La Banque du Japon (BoJ) devrait poursuivre sa normalisation monétaire lors de la réunion des 15-16 juin prochains. Le rythme est toutefois insuffisant pour modifier durablement les dynamiques observées sur les marchés japonais. Malgré les hausses de taux depuis 2024, la politique monétaire reste encore accommodante au regard du niveau de l’inflation et des anticipations de marché. Cette approche graduelle continue ainsi d’alimenter les pressions baissières sur le yen et haussières sur les rendements obligataires.
Le principal facteur explicatif est le différentiel de politique monétaire avec les États-Unis. Les anticipations concernant la Fed sont plus « faucons », dans un contexte d’inflation américaine élevée. À l’inverse, la BoJ maintient une approche prudente, freinée par les incertitudes entourant la croissance, le conflit au Moyen-Orient et le niveau du taux neutre. Même si le cycle de resserrement monétaire se poursuit au Japon, le rythme des hausses de taux demeure graduel. L’écart avec le taux directeur américain reste ainsi important et continue de peser sur le yen (cf. graphique 1).

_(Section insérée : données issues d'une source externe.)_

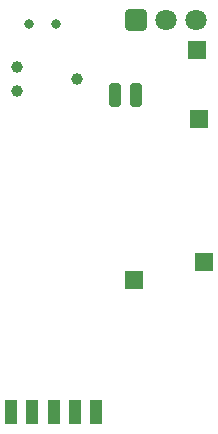
<source format=gbr>
%TF.GenerationSoftware,KiCad,Pcbnew,(7.0.0)*%
%TF.CreationDate,2024-01-15T13:38:27+01:00*%
%TF.ProjectId,LED_poi,4c45445f-706f-4692-9e6b-696361645f70,A*%
%TF.SameCoordinates,Original*%
%TF.FileFunction,Soldermask,Bot*%
%TF.FilePolarity,Negative*%
%FSLAX46Y46*%
G04 Gerber Fmt 4.6, Leading zero omitted, Abs format (unit mm)*
G04 Created by KiCad (PCBNEW (7.0.0)) date 2024-01-15 13:38:27*
%MOMM*%
%LPD*%
G01*
G04 APERTURE LIST*
G04 Aperture macros list*
%AMRoundRect*
0 Rectangle with rounded corners*
0 $1 Rounding radius*
0 $2 $3 $4 $5 $6 $7 $8 $9 X,Y pos of 4 corners*
0 Add a 4 corners polygon primitive as box body*
4,1,4,$2,$3,$4,$5,$6,$7,$8,$9,$2,$3,0*
0 Add four circle primitives for the rounded corners*
1,1,$1+$1,$2,$3*
1,1,$1+$1,$4,$5*
1,1,$1+$1,$6,$7*
1,1,$1+$1,$8,$9*
0 Add four rect primitives between the rounded corners*
20,1,$1+$1,$2,$3,$4,$5,0*
20,1,$1+$1,$4,$5,$6,$7,0*
20,1,$1+$1,$6,$7,$8,$9,0*
20,1,$1+$1,$8,$9,$2,$3,0*%
G04 Aperture macros list end*
%ADD10RoundRect,0.250000X-0.550000X-0.550000X0.550000X-0.550000X0.550000X0.550000X-0.550000X0.550000X0*%
%ADD11C,0.800000*%
%ADD12RoundRect,0.248400X-0.651600X-0.651600X0.651600X-0.651600X0.651600X0.651600X-0.651600X0.651600X0*%
%ADD13C,1.800000*%
%ADD14C,0.990600*%
%ADD15R,1.000000X2.000000*%
%ADD16RoundRect,0.250000X-0.250000X-0.750000X0.250000X-0.750000X0.250000X0.750000X-0.250000X0.750000X0*%
G04 APERTURE END LIST*
D10*
%TO.C,J6*%
X100300000Y-55600000D03*
%TD*%
%TO.C,J9*%
X100100000Y-49800000D03*
%TD*%
D11*
%TO.C,SW1*%
X88197000Y-47600000D03*
X85897000Y-47600000D03*
%TD*%
D12*
%TO.C,U4*%
X94960000Y-47250000D03*
D13*
X97500000Y-47250000D03*
X100040000Y-47250000D03*
%TD*%
D10*
%TO.C,J7*%
X100700000Y-67700000D03*
%TD*%
%TO.C,J5*%
X94800000Y-69200000D03*
%TD*%
D14*
%TO.C,J10*%
X90000000Y-52200000D03*
X84920000Y-53216000D03*
X84920000Y-51184000D03*
%TD*%
D15*
%TO.C,J11*%
X84399999Y-80399999D03*
X86199999Y-80399999D03*
X87999999Y-80399999D03*
X89799999Y-80399999D03*
X91599999Y-80399999D03*
%TD*%
D16*
%TO.C,J8*%
X95000000Y-53600000D03*
%TD*%
%TO.C,J4*%
X93200000Y-53600000D03*
%TD*%
M02*

</source>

Un autre facteur clé réside dans le maintien de taux d’intérêt réels négatifs (cf. graphique 2). Malgré quatre hausses de taux depuis 2024, la politique monétaire japonaise reste accommodante au regard du niveau de l’inflation. Cette situation est pénalisante pour le yen et limite l’efficacité des interventions des autorités japonaises sur le marché des changes. Le ministère des Finances serait d’ailleurs intervenu durant la Golden Week début mai, pour un montant estimé à au moins 5 000 milliards de yens, afin de soutenir la devise. Comme lors des épisodes précédents, l’effet s’est toutefois avéré temporaire. Après une correction ponctuelle, l’USD/JPY est rapidement revenu sur des niveaux élevés (cf. graphique 3).
La normalisation monétaire graduelle de la BoJ contribue parallèlement à la hausse progressive des rendements obligataires japonais. En effet, le rythme encore lent du resserrement monétaire entretient le risque d’une banque centrale « behind the curve », alors même que le marché intègre progressivement un régime d’inflation plus durable. Ceci contribue à la remontée de la prime de terme sur les obligations. En parallèle, la réduction progressive des achats de JGB par la BoJ diminue son soutien à la partie longue de la courbe. Cette combinaison plaide pour une poursuite de la pentification de la courbe des taux et une remontée graduelle des rendements longs.
Notre diagnostic est celui d’un yen structurellement faible et d’une hausse graduelle des rendements japonais. La BoJ devrait poursuivre son cycle de normalisation, mais son approche prudente suggère qu’elle restera en retard par rapport à l’évolution de l’inflation. Les interventions sur le marché des changes peuvent créer de la volatilité à court terme, mais elles ne changeront pas durablement la tendance tant que la normalisation monétaire restera graduelle.